In this context, the authors of [
1] proposed a real-time PPE detection system. Their study supports the effectiveness and importance of DL models in improving safety on construction sites through automated verification of the correct use of safety equipment. Additional contributions have shown the benefit of large-scale curated datasets for robust PPE recognition in diverse occupational environments [
6,
7,
8,
14].
Han and Zeng also addressed the issue of detecting safety helmets on construction sites using Deep Learning techniques. In this case, a dataset consisting of images of construction sites sourced from the internet was used; the study employed YOLOv5 as the main algorithm and incorporated a four-level detection method. The main evaluation metric was the mean average precision (mAP) [
3]. The study also focused on detecting whether workers were wearing helmets. The results of this study achieved an mAP of 0.92, which is better than using YOLOv5 alone, which achieved 0.86. However, the work described does not guarantee the privacy and security of sensitive data contained in the image datasets, nor does it provide an explainability technique capable of demonstrating the system’s robustness through visual representations of the areas that are critical for classification.
The use of CNNs in PPE classification was addressed by Isalovic et al. [
2], who tested various architectures including Faster R-CNN, MobileNetV2-SSD and YOLOv5. The proposed pipeline integrates the estimation of the area of interest on the head with a PPE detection system, using a dataset containing 12 different types of PPE. The results show that YOLOv5 achieves superior performance with a recall rate of 0.61.
A safety analysis, based mainly on the classification of images of workers on construction sites, was also conducted using FML, which proved necessary for privacy protection. For example, the FedSH framework considers a solution enabling collaboration across multiple worksites without centralising sensitive data, ensuring both scalability and privacy [
15,
16,
17,
18].
The superiority of FL over traditional learning techniques has also been demonstrated by Makris et al., who developed an innovative approach integrating FL with the YOLOv8 architecture for advanced PPE object detection [
19]. Their results indicate that FL offers strong performance while complying with strict requirements for privacy and data protection.

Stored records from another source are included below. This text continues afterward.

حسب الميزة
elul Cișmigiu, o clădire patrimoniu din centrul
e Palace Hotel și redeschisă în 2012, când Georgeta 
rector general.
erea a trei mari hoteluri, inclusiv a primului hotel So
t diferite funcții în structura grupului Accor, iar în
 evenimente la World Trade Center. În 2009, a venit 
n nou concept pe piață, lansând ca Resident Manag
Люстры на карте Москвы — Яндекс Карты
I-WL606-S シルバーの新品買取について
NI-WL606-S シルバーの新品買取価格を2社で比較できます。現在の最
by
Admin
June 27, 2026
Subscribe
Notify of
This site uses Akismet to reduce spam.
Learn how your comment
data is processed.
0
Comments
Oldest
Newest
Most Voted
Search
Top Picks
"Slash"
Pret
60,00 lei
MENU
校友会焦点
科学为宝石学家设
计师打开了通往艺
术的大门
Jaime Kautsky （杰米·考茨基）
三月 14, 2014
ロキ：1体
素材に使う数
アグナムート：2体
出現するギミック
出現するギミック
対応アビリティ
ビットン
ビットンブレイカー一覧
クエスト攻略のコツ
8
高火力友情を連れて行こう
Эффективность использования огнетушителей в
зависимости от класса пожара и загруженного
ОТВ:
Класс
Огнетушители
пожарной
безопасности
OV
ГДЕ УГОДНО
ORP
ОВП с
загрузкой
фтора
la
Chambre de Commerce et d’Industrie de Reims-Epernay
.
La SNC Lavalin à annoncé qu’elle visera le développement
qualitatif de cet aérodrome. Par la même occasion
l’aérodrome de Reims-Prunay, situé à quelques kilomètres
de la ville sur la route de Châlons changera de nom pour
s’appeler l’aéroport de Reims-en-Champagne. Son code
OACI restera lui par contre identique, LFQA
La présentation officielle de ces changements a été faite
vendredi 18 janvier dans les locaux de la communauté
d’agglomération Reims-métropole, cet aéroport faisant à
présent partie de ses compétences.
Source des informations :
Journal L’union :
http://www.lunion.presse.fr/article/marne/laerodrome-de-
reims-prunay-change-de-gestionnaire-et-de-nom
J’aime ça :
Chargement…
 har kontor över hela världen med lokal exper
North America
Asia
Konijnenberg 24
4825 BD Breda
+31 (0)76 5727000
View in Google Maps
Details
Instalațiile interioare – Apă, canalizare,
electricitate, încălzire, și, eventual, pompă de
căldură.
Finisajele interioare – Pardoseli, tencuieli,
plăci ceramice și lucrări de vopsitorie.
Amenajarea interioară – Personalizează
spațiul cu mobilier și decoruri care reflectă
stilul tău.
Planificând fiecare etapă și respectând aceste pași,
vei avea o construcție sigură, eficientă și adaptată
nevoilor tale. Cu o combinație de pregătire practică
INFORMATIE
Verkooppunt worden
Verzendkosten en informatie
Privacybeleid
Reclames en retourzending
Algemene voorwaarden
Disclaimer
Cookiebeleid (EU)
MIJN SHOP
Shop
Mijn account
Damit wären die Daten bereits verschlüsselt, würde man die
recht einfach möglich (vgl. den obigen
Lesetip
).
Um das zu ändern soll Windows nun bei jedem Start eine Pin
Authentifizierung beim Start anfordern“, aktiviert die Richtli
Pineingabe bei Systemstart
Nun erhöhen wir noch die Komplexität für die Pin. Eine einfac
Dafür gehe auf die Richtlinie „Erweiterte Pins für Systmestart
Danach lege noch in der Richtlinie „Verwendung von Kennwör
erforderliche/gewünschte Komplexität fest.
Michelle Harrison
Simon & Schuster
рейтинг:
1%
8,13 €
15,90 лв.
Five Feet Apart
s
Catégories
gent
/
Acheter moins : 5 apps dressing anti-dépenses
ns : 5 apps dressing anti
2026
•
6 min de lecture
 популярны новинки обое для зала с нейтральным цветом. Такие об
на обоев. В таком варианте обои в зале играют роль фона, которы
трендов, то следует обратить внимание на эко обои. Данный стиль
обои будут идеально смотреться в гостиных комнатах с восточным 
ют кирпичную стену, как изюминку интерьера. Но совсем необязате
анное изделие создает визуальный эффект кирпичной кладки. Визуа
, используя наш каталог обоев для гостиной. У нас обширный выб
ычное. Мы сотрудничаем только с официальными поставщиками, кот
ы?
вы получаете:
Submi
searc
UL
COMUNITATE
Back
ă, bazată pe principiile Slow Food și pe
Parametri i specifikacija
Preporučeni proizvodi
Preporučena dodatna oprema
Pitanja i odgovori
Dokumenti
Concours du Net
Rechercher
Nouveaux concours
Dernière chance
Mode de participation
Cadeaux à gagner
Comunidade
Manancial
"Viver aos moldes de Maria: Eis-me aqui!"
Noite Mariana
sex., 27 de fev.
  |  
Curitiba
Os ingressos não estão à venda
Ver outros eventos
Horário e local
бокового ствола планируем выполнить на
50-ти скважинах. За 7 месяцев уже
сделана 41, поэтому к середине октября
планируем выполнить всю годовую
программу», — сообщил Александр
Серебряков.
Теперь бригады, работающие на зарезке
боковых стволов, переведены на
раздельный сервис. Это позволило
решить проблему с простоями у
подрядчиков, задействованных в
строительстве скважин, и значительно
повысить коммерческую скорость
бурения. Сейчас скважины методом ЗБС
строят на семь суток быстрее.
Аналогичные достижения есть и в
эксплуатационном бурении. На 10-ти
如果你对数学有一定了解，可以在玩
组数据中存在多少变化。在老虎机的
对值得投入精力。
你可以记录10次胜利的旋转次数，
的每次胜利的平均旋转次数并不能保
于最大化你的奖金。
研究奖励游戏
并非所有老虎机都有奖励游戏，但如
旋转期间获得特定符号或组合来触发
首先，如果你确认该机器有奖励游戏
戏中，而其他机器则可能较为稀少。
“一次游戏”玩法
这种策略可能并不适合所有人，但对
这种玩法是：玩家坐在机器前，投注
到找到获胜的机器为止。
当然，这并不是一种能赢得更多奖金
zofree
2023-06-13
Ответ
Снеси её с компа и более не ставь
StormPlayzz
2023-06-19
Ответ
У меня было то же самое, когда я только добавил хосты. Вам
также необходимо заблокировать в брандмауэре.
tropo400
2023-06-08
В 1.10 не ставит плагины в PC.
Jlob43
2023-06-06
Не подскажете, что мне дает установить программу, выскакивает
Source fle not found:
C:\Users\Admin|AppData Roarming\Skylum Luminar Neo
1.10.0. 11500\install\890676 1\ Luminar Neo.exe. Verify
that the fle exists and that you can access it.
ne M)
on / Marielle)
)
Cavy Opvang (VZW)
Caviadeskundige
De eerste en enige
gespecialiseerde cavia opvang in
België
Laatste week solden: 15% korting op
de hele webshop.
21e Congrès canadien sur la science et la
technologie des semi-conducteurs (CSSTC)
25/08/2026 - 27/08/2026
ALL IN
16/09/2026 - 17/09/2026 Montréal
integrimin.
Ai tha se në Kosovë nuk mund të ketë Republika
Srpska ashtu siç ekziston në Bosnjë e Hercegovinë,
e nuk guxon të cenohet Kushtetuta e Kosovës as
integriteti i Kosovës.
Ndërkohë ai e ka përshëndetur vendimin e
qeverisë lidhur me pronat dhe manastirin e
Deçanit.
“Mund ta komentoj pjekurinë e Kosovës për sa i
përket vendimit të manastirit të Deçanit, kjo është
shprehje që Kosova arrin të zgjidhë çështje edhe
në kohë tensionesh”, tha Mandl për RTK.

Although FML techniques are effective for the task at hand, model explainability remains crucial for understanding automated decisions. In this context, explainability techniques such as Grad-CAM [
20,
21] and transformer attention-based methods [
22,
23,
24] play a central role in ensuring transparency in monitoring systems.
For instance, the method proposed by Di Renzo et al. proposes a federated, privacy-preserving PPE detection system enriched with Grad-CAM visual explanations [
5,
25]. This integration helps reveal the discriminative image regions that most influence the model’s decisions, improving trust and safety in workplace environments.